• Records shown
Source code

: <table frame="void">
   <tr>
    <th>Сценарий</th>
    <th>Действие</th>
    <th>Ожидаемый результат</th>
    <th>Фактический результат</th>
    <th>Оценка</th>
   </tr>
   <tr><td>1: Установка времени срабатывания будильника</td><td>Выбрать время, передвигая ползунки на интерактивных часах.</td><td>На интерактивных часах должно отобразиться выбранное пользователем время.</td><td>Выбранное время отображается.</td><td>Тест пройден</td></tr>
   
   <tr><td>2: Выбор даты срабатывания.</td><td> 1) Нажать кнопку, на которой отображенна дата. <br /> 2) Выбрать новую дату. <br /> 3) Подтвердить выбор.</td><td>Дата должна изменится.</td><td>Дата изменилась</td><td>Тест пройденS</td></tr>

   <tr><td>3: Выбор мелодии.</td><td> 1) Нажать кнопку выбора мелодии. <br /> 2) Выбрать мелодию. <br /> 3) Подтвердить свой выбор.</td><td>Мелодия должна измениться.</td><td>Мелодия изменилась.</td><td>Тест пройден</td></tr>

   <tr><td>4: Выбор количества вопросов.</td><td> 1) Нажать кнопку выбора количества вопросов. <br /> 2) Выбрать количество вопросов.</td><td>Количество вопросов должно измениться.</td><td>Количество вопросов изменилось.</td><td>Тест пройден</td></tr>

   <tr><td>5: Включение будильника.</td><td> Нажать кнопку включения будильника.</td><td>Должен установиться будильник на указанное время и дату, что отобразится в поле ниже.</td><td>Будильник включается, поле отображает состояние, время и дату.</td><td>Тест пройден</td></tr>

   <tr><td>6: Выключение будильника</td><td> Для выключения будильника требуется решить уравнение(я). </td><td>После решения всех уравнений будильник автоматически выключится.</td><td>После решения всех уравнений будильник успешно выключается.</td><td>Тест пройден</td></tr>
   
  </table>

• What you will do
The listing above holds a line with "<th>Сценарий</th>" and a line with "<tr><td>3: Выбор мелодии.</td><td>". Print the stretch from the first through the second, exactly and alone.

• Exercise output
    <th>Сценарий</th>
    <th>Действие</th>
    <th>Ожидаемый результат</th>
    <th>Фактический результат</th>
    <th>Оценка</th>
   </tr>
   <tr><td>1: Установка времени срабатывания будильника</td><td>Выбрать время, передвигая ползунки на интерактивных часах.</td><td>На интерактивных часах должно отобразиться выбранное пользователем время.</td><td>Выбранное время отображается.</td><td>Тест пройден</td></tr>
   
   <tr><td>2: Выбор даты срабатывания.</td><td> 1) Нажать кнопку, на которой отображенна дата. <br /> 2) Выбрать новую дату. <br /> 3) Подтвердить выбор.</td><td>Дата должна изменится.</td><td>Дата изменилась</td><td>Тест пройденS</td></tr>

   <tr><td>3: Выбор мелодии.</td><td> 1) Нажать кнопку выбора мелодии. <br /> 2) Выбрать мелодию. <br /> 3) Подтвердить свой выбор.</td><td>Мелодия должна измениться.</td><td>Мелодия изменилась.</td><td>Тест пройден</td></tr>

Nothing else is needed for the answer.